PAGE EXCERPT —

That's approximately 200TB of data. I suggest sharding the data across multiple ...

jaydub · on May 8, 2009

but the size of the problem in total bytes may be more of a problem than the actual looking up and indexing of the data.

One cool property of such a large data-set (~200TB) is that you are pretty sure to see a lot of the same data repeated.

It'd be neat to try reduce the overall data footprint by assigning some sort of signature to repeats. I.e. if you are storing the sequences (let's imagine for a sec that these are non-trivial sizes) ABC, ABCD, ABCDE and ABCDEF , replace ABC with say #1 etc. and perhaps save a whole lot of space.

planck · on May 8, 2009

This is also known as the ZIP compression algorithm.

webignition · on May 8, 2009

But then you might end up not being able to see the forest of data for all the Huffman trees.

gaius · on May 8, 2009

It's called "deduplication" in databaseland, it's common strategy for tape backups.

gaius · on May 8, 2009

Most large databases nowadays are divided by sharding

Err, this isn't even close to true. MySQL isn't the only database in the world, you know.

sgk284 · on May 8, 2009

Sharding has nothing to do with MySQL, and everything to do with scaling.

didroe · on May 8, 2009

I think the point was that the big DBs have better ways to deal with scaling than sharding.

imajes · on May 8, 2009

Yeah. but it's text, so i'm thinking about S3, interesting storage optimizations (alot of it would be tag data, for example,so there are plenty of fkeys).

i'd shard it based on some kind of distributed scheme... though not sure what that might look like. Good tips though. :)

scumola · on May 8, 2009

Here's a good comparison of key/value database alternatives: http://www.metabrew.com/article/anti-rdbms-a-list-of-distrib...

WHAT NEEDS TO BE DONE —
Answer from the forum thread above:
(a) What approximate total data size does the thread discuss?
(b) According to the thread, what is "deduplication" a common strategy for?
(c) Which storage service does one poster say they are considering because the data is text?

INFORMATION SUPPLIED —
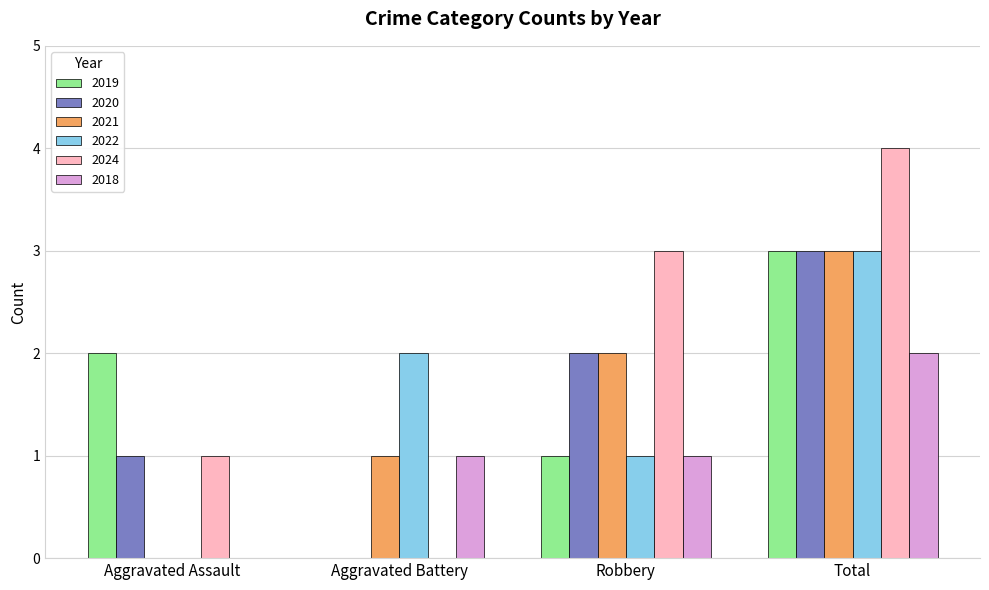

What is the maximum value shown in the chart?

4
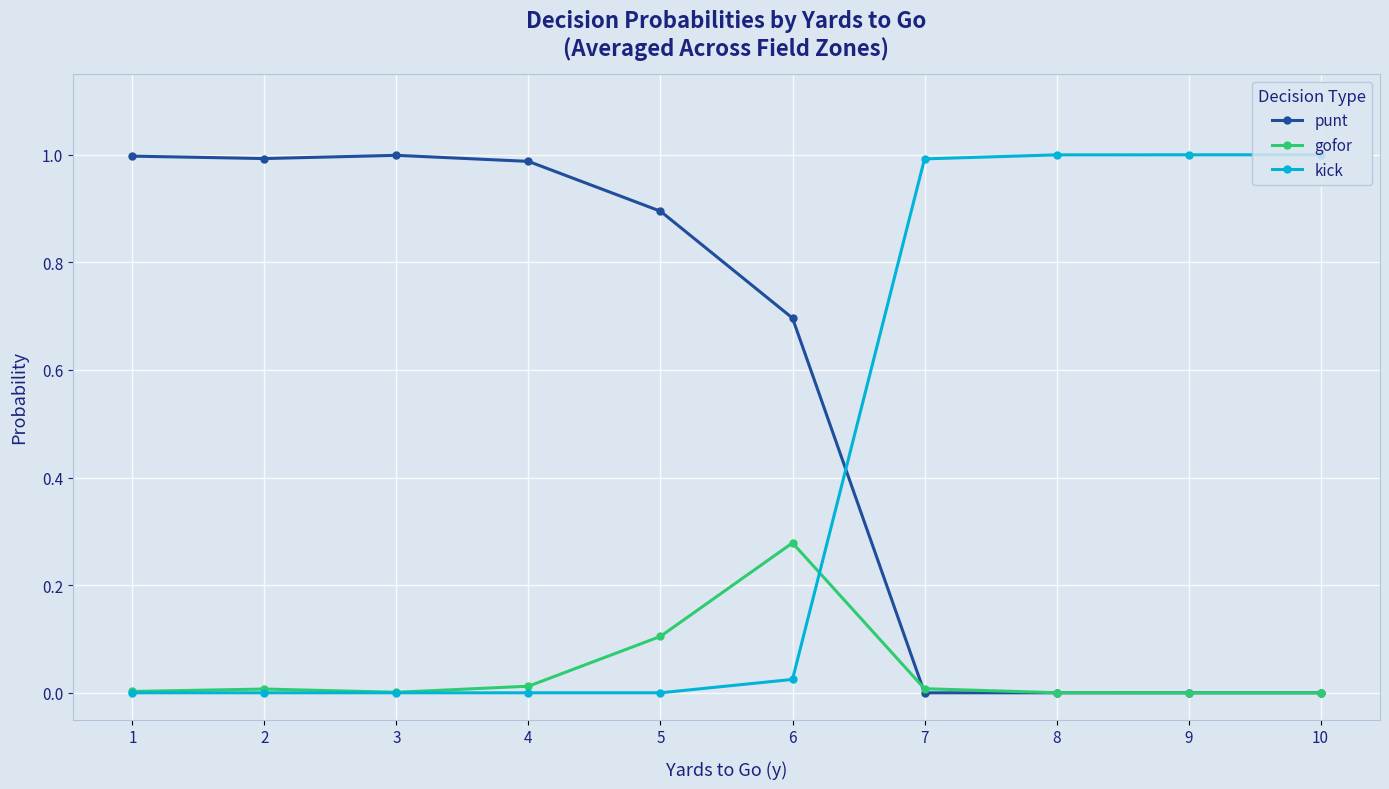

Which category has the highest value in the gofor series?

6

EXERCISE OUTPUT —
(a) About 200TB.
(b) Tape backups.
(c) S3.